● **Data in this exercise**
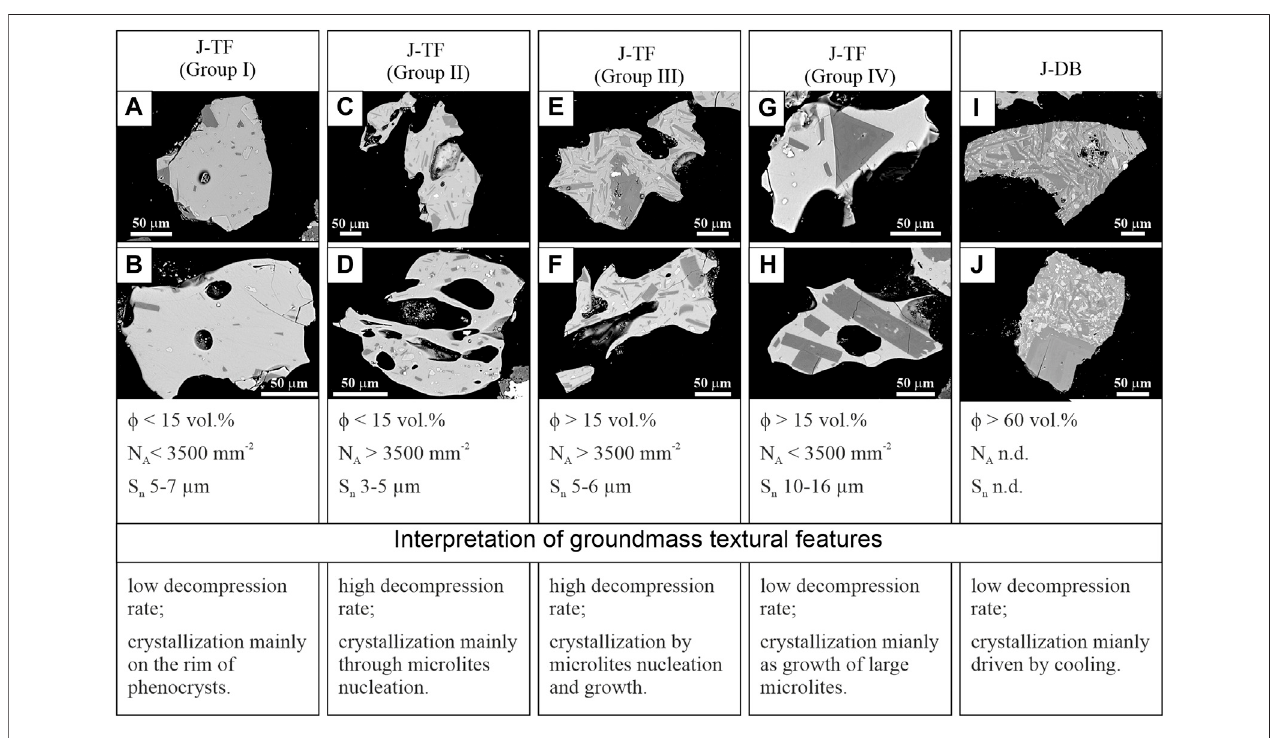
FIGURE 7 | Representative high-resolution BSE-SEM images for in-depth inspection of the groundmass texture. (A – H) Juvenile transparent and fl uidal (J-TF) particles belonging to (A,B) Group I, (C,D) Group II, and (E,F) Group III. (G,H) Group IV; (I,J) Juvenile dark and blocky particle (J-DB).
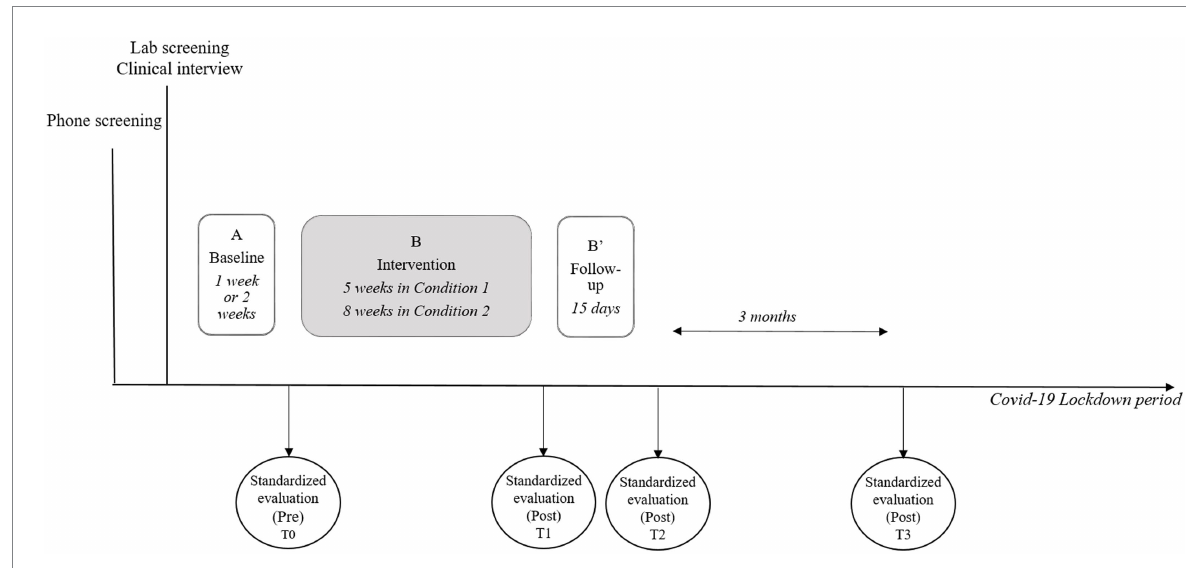
FIGURE 2 General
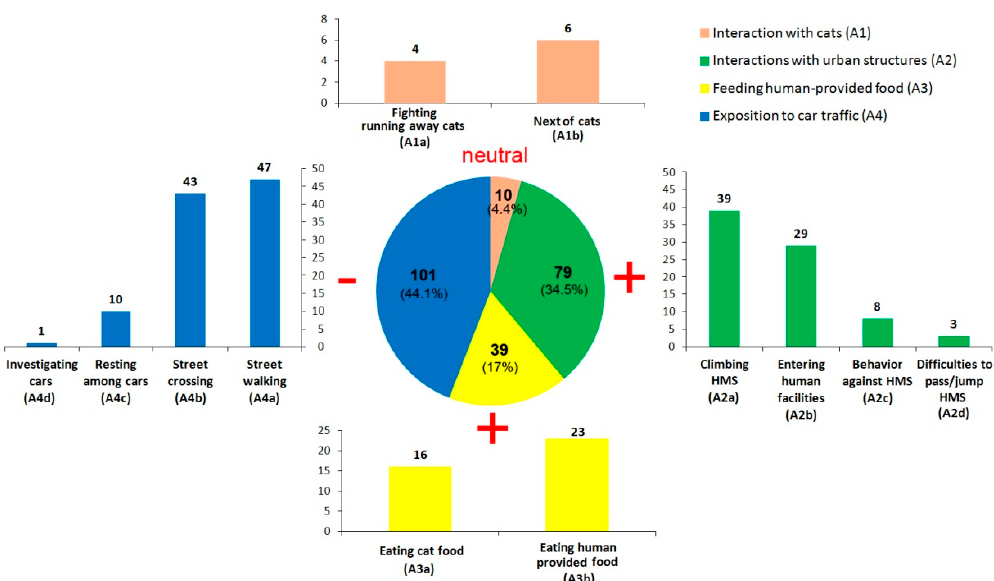
Figure 4. Quantification of the behavior of the Red-legged Seriema related to anthropogenic factors that were observed in the urban area of the “Luiz de Queiroz” campus. In all graphs, the Y -axis displays the absolute number of each behavior. The signs show whether general behaviors are helping ( + ) or harming ( − ) the Seriemas to adapt to urbanized zones. Some behaviors are considered neutral. Acronyms are: HMS = human-made structure. For a detailed description of each behavior see Table 1.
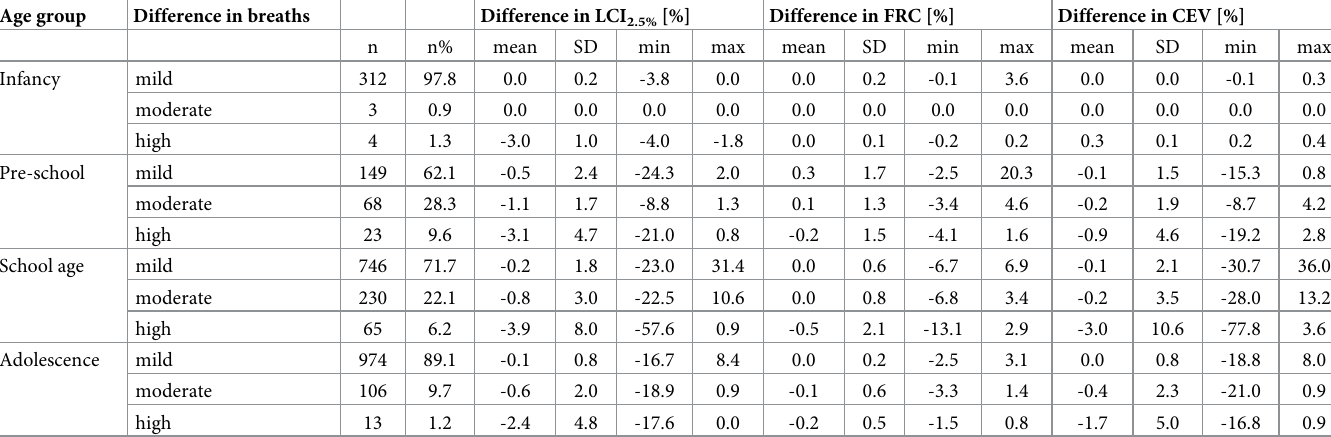
Table 2. Impact of breath-detection algorithms on main MBW outcomes. Relative difference (Spiroware–custom; mild ( < 5%), moderate (5 to 10%), high ( > 10%)) in main MBW outcomes (LCI, FRC, CEV) by age group (infants (0 to 2 years), pre-school age ( > 2 to 6 years), school age ( > 6 to 11 years), adolescents ( > 12 years)). Abbrevia- tions: LCI 2.5% : lung clearance index; FRC: functional residual capacity; CEV: cumulative expired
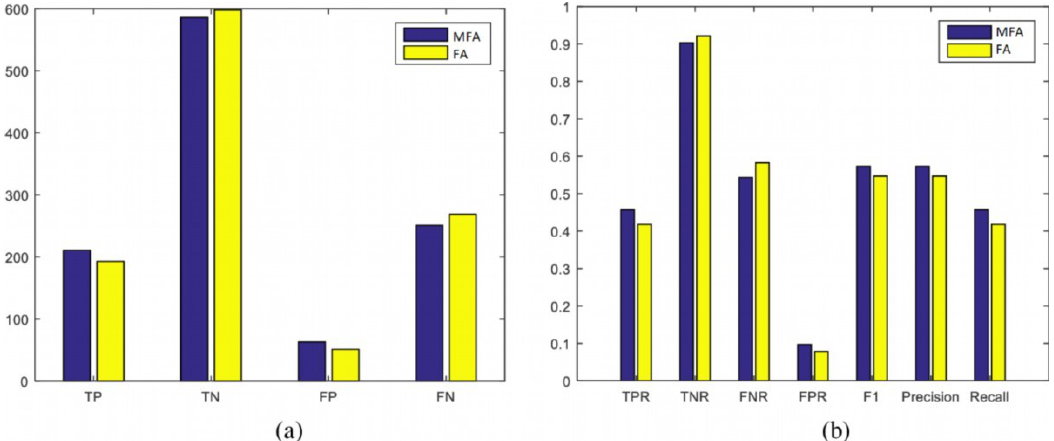
Figure 14. Scenario 3: Statistical evaluation of MFA-OSELM and FA-OSELM using two sets of measures, ( a , b ), for the UJIIndoorLoc dataset.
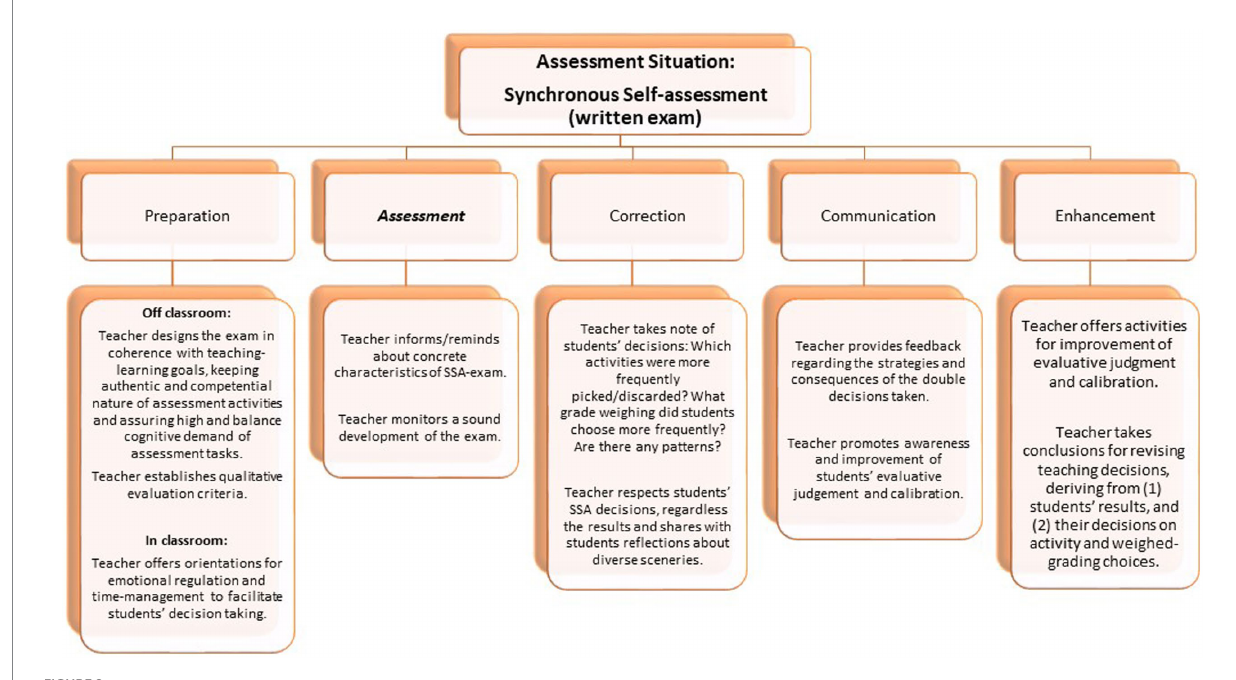
FIGURE 2 Synchronous Self-assessment within the multidimensional model of classroom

● **Aim of the exercise**
All entries above must be repeated exactly; pictures are to be left out.

● **Exercise response**
FIGURE 7 | Representative high-resolution BSE-SEM images for in-depth inspection of the groundmass texture. (A – H) Juvenile transparent and fl uidal (J-TF) particles belonging to (A,B) Group I, (C,D) Group II, and (E,F) Group III. (G,H) Group IV; (I,J) Juvenile dark and blocky particle (J-DB).
FIGURE 2 General
Figure 4. Quantification of the behavior of the Red-legged Seriema related to anthropogenic factors that were observed in the urban area of the “Luiz de Queiroz” campus. In all graphs, the Y -axis displays the absolute number of each behavior. The signs show whether general behaviors are helping ( + ) or harming ( − ) the Seriemas to adapt to urbanized zones. Some behaviors are considered neutral. Acronyms are: HMS = human-made structure. For a detailed description of each behavior see Table 1.
Table 2. Impact of breath-detection algorithms on main MBW outcomes. Relative difference (Spiroware–custom; mild ( < 5%), moderate (5 to 10%), high ( > 10%)) in main MBW outcomes (LCI, FRC, CEV) by age group (infants (0 to 2 years), pre-school age ( > 2 to 6 years), school age ( > 6 to 11 years), adolescents ( > 12 years)). Abbrevia- tions: LCI 2.5% : lung clearance index; FRC: functional residual capacity; CEV: cumulative expired
Figure 14. Scenario 3: Statistical evaluation of MFA-OSELM and FA-OSELM using two sets of measures, ( a , b ), for the UJIIndoorLoc dataset.
FIGURE 2 Synchronous Self-assessment within the multidimensional model of classroom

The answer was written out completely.